À 82 ans, on devrait pouvoir dormir en paix. Pas pleurer chaque nuit en se demandant où l’on va se réveiller demain. Pourtant, c’est exactement ce que vit une aînée montréalaise, expulsée de son logement parce que le propriétaire refuse d’accepter son proche aidant sous son toit. Ce n’est pas un cas isolé, c’est un symptôme : celui d’un système où le logement n’est plus un droit, mais une marchandise que seuls les « rentables » peuvent se permettre. Et dans cette équation capitaliste, les personnes âgées qui ont besoin de soutien ne rentrent tout simplement pas dans les calculs. Leur dignité, leur santé, leur histoire : tout ça s’efface devant le profit.
La financiarisation du parc locatif québécois a transformé nos quartiers en champs de bataille. Les fonds d’investissement, les acheteurs étrangers, les propriétaires-spéculateurs : tous cherchent à maximiser leur rendement. Résultat ? Les baux deviennent des contrats jetables, les locataires des numéros interchangeables, et les besoins humains — comme celui d’avoir un proche aidant à ses côtés — deviennent des « complications » à éviter. Cette aînée n’a pas été expulsée pour avoir enfreint la loi, mais pour avoir osé vieillir en ayant besoin d’aide. C’est une violence systémique, froide, légale, qui broie les plus vulnérables sans laisser de traces médiatiques — sauf quand une histoire comme celle-ci éclate.
Les organismes communautaires le crient depuis des années : il manque des dizaines de milliers de logements sociaux au Québec. Pendant ce temps, nos gouvernements jouent à la roulette des annonces — une dizaine de logements abordables par-ci, un fonds d’urgence symbolique par-là — comme si on pouvait éteindre un brasier avec un verre d’eau. L’inaction politique n’est pas un accident : c’est un choix. Un choix de laisser le marché décider qui mérite un toit. Un choix de ne pas toucher aux profits des propriétaires. Un choix de laisser des aînées pleurer dans le noir plutôt que de construire massivement du logement public, accessible, digne.
Ce qui arrive à cette femme de 82 ans est une honte collective. Mais c’est aussi un miroir qu’on refuse de regarder en face. Combien d’autres aînées, de familles, de personnes malades ou handicapées se font expulser en silence ? Combien de proches aidants sont forcés de vivre cachés, dans la peur constante qu’un propriétaire les repère et les chasse ? Le logement devrait être un refuge, pas un filtre d’exclusion. Pourtant, au Québec en 2026, on trie les locataires comme on trie des CVs : jeune, sans enfant, sans animaux, sans handicap, sans histoire. Les autres ? Débrouillez-vous.

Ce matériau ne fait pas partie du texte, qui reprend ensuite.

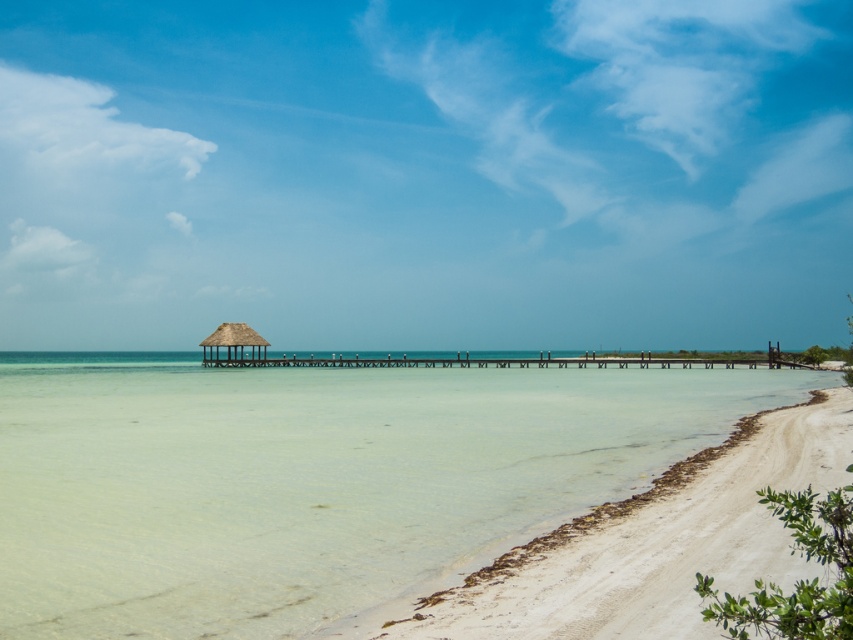
You are standing at the origin point of the image. Which direction should you move to reach the white sand beach at center?

The white sand beach at center is located at coordinates point (x=309, y=477), so you should move towards the right and slightly downward from your current position to reach it.

You are standing on the white sand beach at center and want to reach the thatched straw hut at center. Which direction should you move to get there?

The white sand beach at center is in front of the thatched straw hut at center, so you should move forward towards the thatched straw hut at center to reach it.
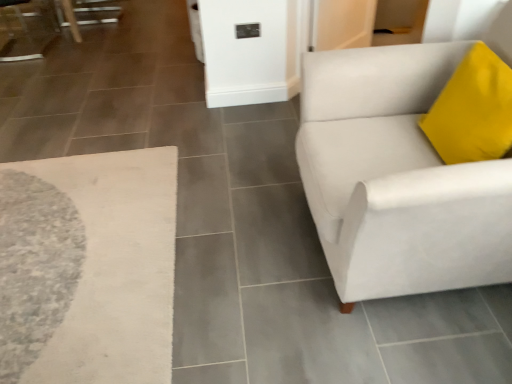
This screenshot has height=384, width=512. What do you see at coordinates (396, 177) in the screenshot?
I see `white leather couch at right` at bounding box center [396, 177].

This screenshot has height=384, width=512. Identify the location of white leather couch at right. (396, 177).

What is the approximate height of white leather couch at right?

38.28 inches.

You are a GUI agent. You are given a task and a screenshot of the screen. Output one action in this format:
    pyautogui.click(x=<x>, y=<y>)
    Task: Click on the white leather couch at right
    The image size is (512, 384).
    Given the screenshot: What is the action you would take?
    pyautogui.click(x=396, y=177)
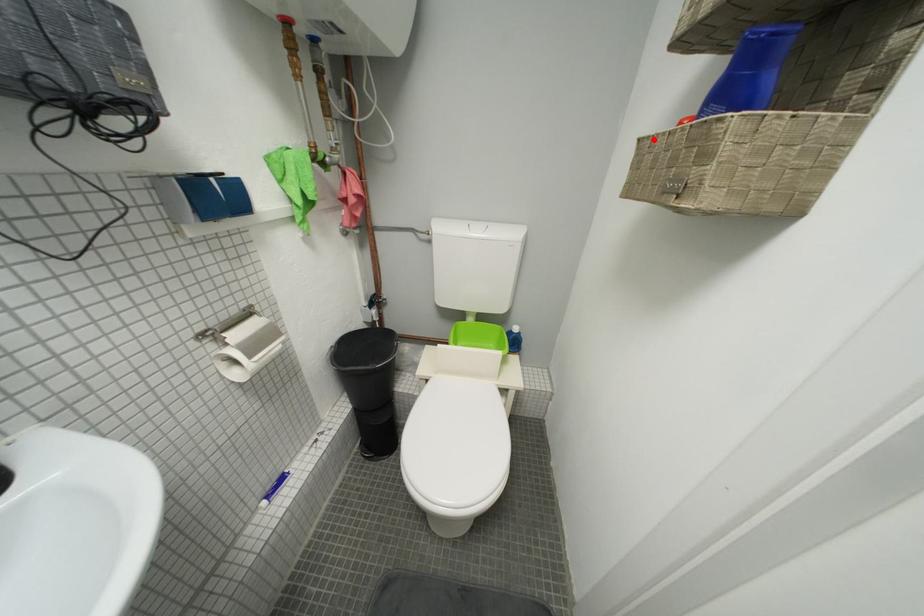
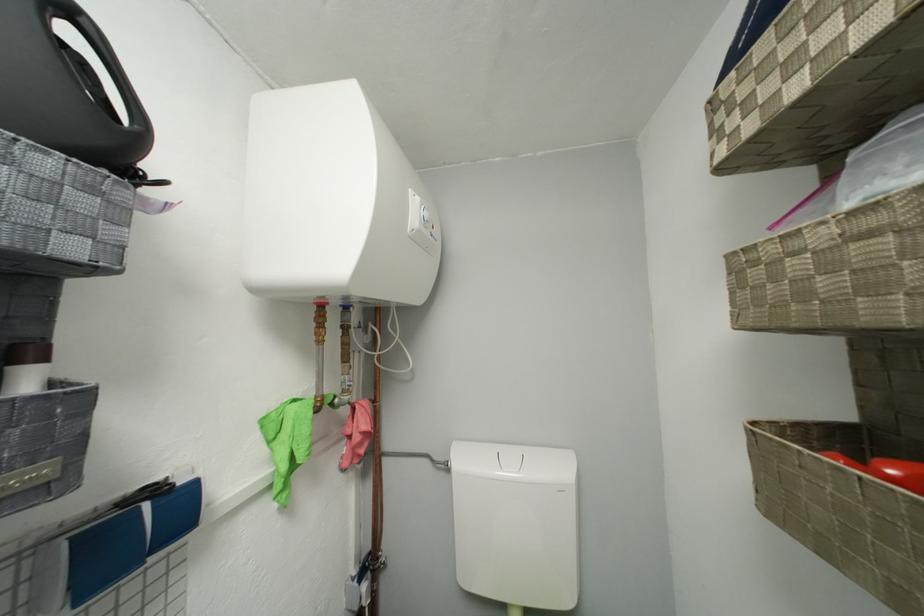
Where in the second image is the point corresponding to the highlighted location from the first image?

Il est temps de nommer ce que c’est : un abandon. Un abandon politique, moral, humain. Et il ne se corrigera pas tout seul. Il faudra des mobilisations, des occupations, des refus collectifs. Il faudra exiger — pas demander — que l’État reprenne le contrôle du logement, qu’il construise, qu’il régule, qu’il exproprie si nécessaire. Parce qu’entre les larmes d’une aînée de 82 ans et le portefeuille d’un spéculateur, le choix devrait être évident. Mais tant qu’on laissera le marché décider, ce seront toujours les plus fragiles qui paieront le prix de notre inaction.